= DESCRIPTION OF THE TASK =
Pick out every line in the records below that contains the word "назад", and copy each of those lines.

....................

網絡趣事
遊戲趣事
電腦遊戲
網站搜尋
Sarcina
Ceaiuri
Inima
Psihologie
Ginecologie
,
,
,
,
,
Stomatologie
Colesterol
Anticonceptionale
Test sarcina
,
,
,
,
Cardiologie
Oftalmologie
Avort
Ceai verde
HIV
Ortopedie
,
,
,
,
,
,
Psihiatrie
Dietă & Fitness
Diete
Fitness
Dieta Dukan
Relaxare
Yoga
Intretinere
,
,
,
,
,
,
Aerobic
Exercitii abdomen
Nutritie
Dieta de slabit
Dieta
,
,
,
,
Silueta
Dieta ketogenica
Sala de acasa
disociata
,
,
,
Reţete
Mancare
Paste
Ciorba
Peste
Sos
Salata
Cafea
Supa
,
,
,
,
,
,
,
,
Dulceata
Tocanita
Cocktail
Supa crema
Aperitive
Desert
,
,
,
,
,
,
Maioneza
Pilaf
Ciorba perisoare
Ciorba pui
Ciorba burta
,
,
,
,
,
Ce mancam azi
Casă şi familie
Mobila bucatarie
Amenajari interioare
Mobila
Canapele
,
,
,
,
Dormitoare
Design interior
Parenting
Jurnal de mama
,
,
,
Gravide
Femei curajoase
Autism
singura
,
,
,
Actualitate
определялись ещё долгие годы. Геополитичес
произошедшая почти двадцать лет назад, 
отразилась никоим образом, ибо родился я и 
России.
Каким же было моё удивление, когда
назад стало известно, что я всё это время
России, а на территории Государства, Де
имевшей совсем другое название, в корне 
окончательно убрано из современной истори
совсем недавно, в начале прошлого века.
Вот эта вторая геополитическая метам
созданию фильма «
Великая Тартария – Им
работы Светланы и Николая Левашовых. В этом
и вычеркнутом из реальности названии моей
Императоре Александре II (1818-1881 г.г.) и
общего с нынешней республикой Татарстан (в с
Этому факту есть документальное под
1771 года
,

....................

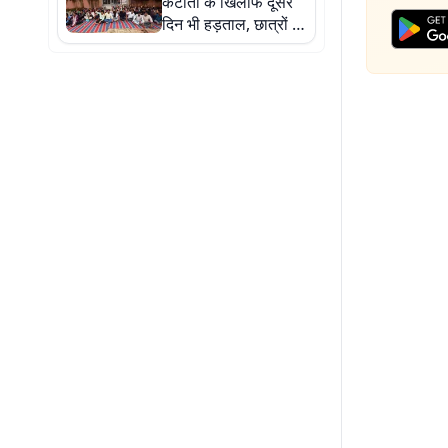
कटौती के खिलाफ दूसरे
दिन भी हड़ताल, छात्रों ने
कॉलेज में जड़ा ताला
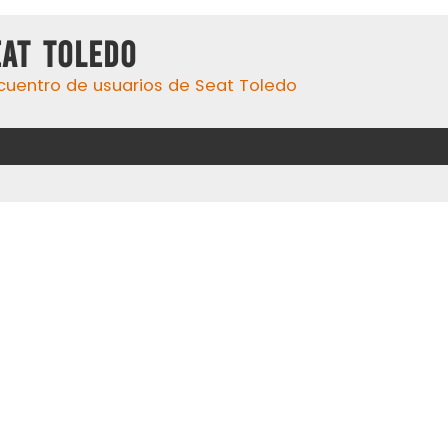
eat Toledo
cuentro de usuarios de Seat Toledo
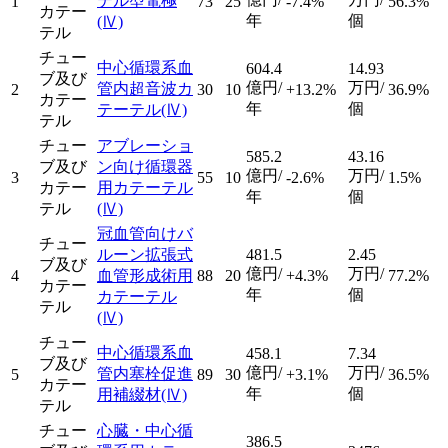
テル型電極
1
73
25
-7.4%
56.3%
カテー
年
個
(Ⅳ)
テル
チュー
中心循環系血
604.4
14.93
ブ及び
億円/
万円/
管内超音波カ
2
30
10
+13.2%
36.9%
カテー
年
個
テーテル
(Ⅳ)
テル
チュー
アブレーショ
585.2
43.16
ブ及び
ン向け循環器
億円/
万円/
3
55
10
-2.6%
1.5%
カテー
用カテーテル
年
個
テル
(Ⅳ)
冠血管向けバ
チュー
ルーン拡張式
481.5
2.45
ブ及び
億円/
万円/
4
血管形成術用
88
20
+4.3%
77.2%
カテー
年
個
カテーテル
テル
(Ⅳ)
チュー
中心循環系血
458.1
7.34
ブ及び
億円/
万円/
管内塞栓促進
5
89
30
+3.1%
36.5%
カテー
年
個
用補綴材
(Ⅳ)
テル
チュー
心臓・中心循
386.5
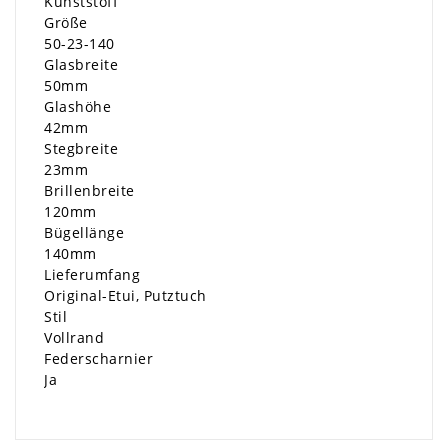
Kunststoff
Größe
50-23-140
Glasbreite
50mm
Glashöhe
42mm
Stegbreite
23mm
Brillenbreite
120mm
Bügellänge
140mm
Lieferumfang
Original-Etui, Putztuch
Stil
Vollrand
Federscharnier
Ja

....................

= SOLVED EXERCISE =
произошедшая почти двадцать лет назад, 
назад стало известно, что я всё это время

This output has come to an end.